FlashAttention CUDA kernels: As mentioned before, leveraging the optimized CUDA kernels for the self-attention and activation functions from the FlashAttention library can provide substantial improvements in compute efficiency.
Dynamic sequence length support: Phi-3 has specific logic to handle variable sequence lengths and padding tokens. This avoids wasting compute on padding tokens.
Efficient initialization: The initialize_weights function takes care of setting the initial weights to a normal distribution with a tunable standard deviation. This helps achieve stable training.
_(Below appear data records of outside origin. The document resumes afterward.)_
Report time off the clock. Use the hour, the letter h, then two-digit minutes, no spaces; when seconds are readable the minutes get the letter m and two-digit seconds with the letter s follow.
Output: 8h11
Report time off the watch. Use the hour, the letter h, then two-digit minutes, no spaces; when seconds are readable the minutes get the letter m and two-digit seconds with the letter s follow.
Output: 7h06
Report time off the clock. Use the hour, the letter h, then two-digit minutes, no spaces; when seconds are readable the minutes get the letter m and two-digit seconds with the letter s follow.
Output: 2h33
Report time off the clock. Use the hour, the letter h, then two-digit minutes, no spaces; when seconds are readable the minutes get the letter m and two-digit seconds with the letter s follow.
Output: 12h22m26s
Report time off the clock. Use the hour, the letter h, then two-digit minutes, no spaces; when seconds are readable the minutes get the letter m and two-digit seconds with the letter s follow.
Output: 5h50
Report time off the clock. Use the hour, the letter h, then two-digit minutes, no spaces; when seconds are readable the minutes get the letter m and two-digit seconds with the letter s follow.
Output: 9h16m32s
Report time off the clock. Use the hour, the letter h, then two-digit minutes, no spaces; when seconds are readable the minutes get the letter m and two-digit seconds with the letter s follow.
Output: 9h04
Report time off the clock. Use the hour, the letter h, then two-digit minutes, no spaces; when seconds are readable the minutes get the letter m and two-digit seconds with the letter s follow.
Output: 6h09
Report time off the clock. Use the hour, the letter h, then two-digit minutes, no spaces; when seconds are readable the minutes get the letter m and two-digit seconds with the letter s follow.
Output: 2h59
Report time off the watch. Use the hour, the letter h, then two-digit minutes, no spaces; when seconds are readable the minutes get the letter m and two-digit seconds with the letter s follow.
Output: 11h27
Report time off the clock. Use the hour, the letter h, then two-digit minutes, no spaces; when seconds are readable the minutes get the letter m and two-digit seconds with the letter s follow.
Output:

These optimizations, combined with the core architecture, allow Phi-3 to be trained efficiently at very large scales, paving the way for more powerful language models.
Conclusion
I hope this deep dive has given you a comprehensive understanding of the key modeling choices and components that power Phi-3. From the multi-layer decoder structure to the rotary positional embeddings to the highly optimized self-attention and feedforward implementations, each piece works together to enable strong language modeling performance.
The extensive configurability and use of optimized primitives make Phi-3 well-suited for pushing the boundaries of large-scale language modeling. The Phi3Config class allows easily tweaking the model hyperparameters, hidden dimensions, number of layers, and more for experimentation.
The specialized output heads also make Phi-3 simple to adapt to a variety of practical NLP tasks with limited fine-tuning data. This flexibility as a few-shot learner is one of the hallmarks of powerful large language models.
Phi-3 represents an exciting step forward in the development of efficient and adaptable language models. I can't wait to see what new applications and research the community will build on top of it. I will try fine-tuning it on my favorite tasks.